Earlier, in January 2013, the Kazakhstani Defense Ministry was rocked by the arrest of another high-ranking official, Major-General Almaz Assenov, who headed Kazakhstan’s Chief Armaments Directorate directly responsible for the supply of military equipment for the needs of the local army. While Assenov was indicted for fraud amounting to at least US$ 200,000 presumably obtained as a result of the most recent supply contract, the National Security Committee also detained two officials of Ukraine’s defense export agency, UkrSpetsExport. According to subsequent media reports based on the materials of the official inquiry, Assenov’s business relations with his Ukrainian counterparts were primarily focused on the purchase and maintenance of An-72 military planes widely used in the former Soviet Union for military and rescue operations.

On the same day as Assenov’s arrest, Major General Talgat Yessetov, who was the director of Kazakhstan’s Border Service Academy, committed suicide in his workplace. Despite the fact that neither official, nor independent investigations established any grounds for concern within Yessetov’s administrative purview, the case quickly became associated with an earlier tragedy. On December 25, 2012, an An-72 military aircraft operated by the Kazakhstani Border Service crashed near the Shymkent airport in Southern Kazakhstan. The plane carried seven crew members and 20 other passengers representing the top brass of Kazakhstan’s border guards, including the head of the Border Service, Turganbek Stambekov. Interestingly, Stambekov was still an acting director after he had been appointed to this high-level position following a series of incidents on the Kazakhstani-Chinese border in May-June 2012. At that time, a 19-year border guard was accused of ruthlessly murdering his colleagues and destroying state property.

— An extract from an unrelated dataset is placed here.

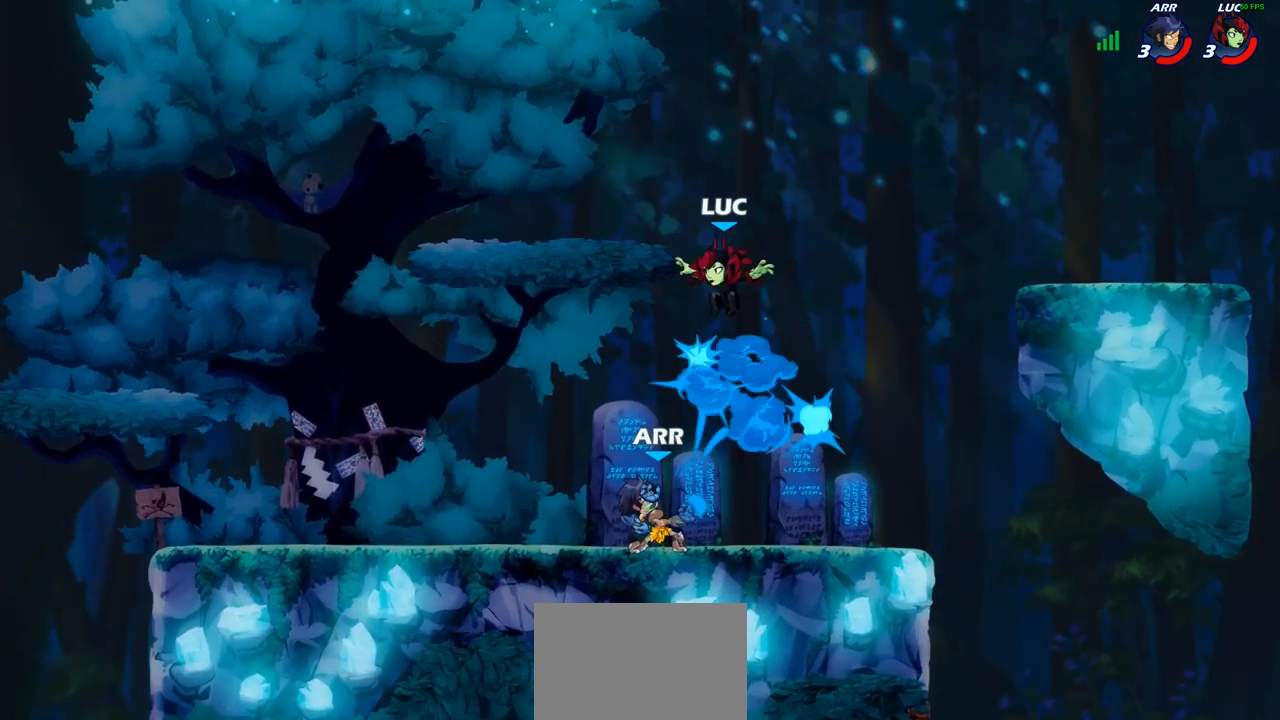
{"buttons": ["SQUARE"], "left_stick": "right", "right_stick": "center", "events": [[200, "left_stick", "down"], [233, "R2", "up"], [300, "left_stick", "right"], [433, "SQUARE", "down"]]}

The wave of corruption cases that has swept across the Defense Ministry and the National Security Committee’s Border Service comes directly after President Nazarbayev’s strong commitment to tackle this issue, according to his “Kazakhstan-2050” speech delivered in late December 2012. While corruption remains a serious concern not only for Kazakhstan, but also to varying degrees for other post-Soviet republics, the Defense Ministry has traditionally been inaccessible to public scrutiny. The ongoing investigation of fraudulent supply contracts concluded by Kazakhstani military officials also coincides with a similar anticorruption campaign in neighboring Russia where former Defense Minister Anatoly Serdyukov is struggling to defend his controversial legacy among repeated arrests of his one-time associates and colleagues.

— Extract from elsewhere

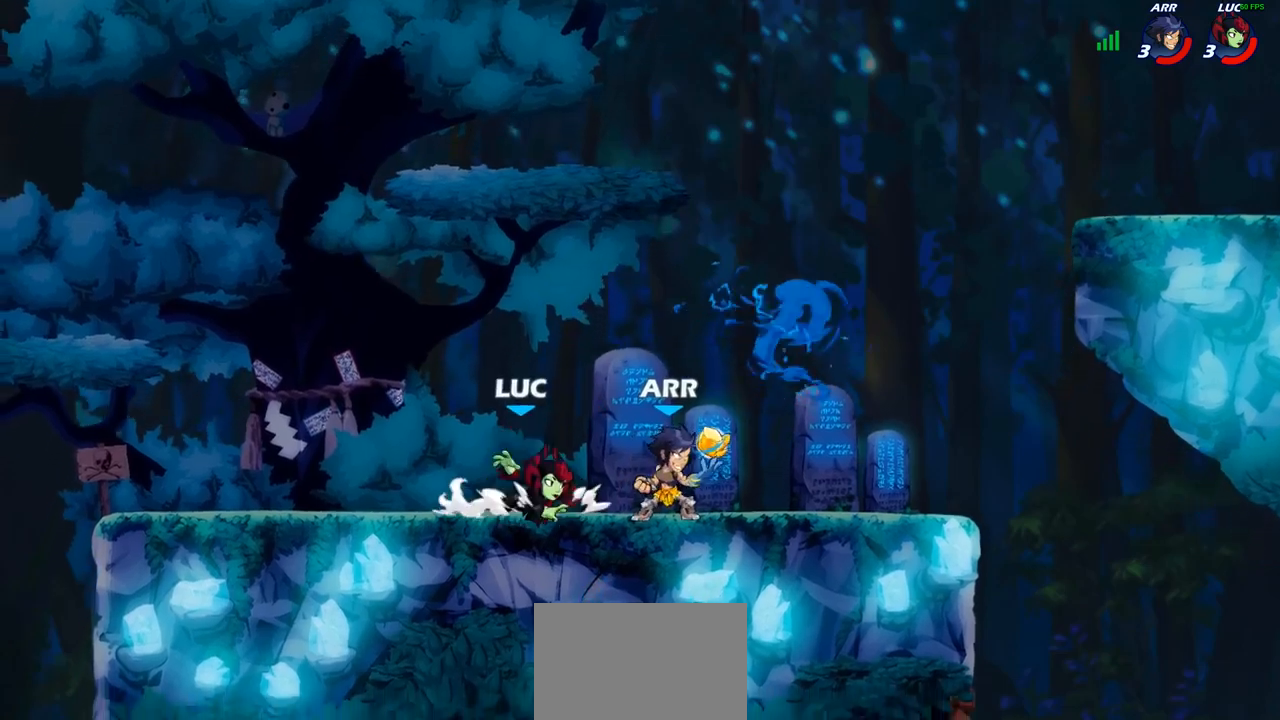
{"buttons": [], "left_stick": "right", "right_stick": "center", "events": [[17, "SQUARE", "up"], [33, "L1", "down"], [150, "L1", "up"], [200, "left_stick", "center"], [250, "L1", "down"], [317, "L1", "up"], [433, "left_stick", "right"]]}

The latest corruption scandal erupted in Kazakhstan in mid-2009, leading then Defense Minister Danial Akhmetov to resign. His deputy Kazhimurat Mayermanov was arrested that April after his involvement in the purchase of deficient military equipment from Israel’s IMI and Soltam Systems had been revealed in the course of a comprehensive audit. Mayermanov was subsequently convicted to 11 years in prison, whereas Akhmetov’s political career was severely compromised, although he subsequently succeeded in securing a ministerial position within the newly established Eurasian Economic Commission staffed by Russian, Kazakhstani and Belarusian government representatives. However, this was not the most controversial corruption case in the history of post-1991 Kazakhstan. In March 1999, Azerbaijani authorities inspected a Russian transport plane carrying aboard several disassembled Mig-21 fighters bound for Bratislava. The investigation made clear that this cargo was headed for North Korea to which a group of Kazakhstani generals had already sold over 30 such aircraft in spite of the international sanctions adopted against Pyongyang’s burgeoning nuclear program.

While the current anticorruption program implemented by Kazakhstani authorities may help bring to light numerous deficiencies in the system of public procurement and remove the least honest officials from their positions, it remains to be seen whether it can be efficient in the long term. The fight against corruption in military deals can only be tackled on a multilateral basis, given the vast proliferation of such practices in the defense agencies of other former Soviet states.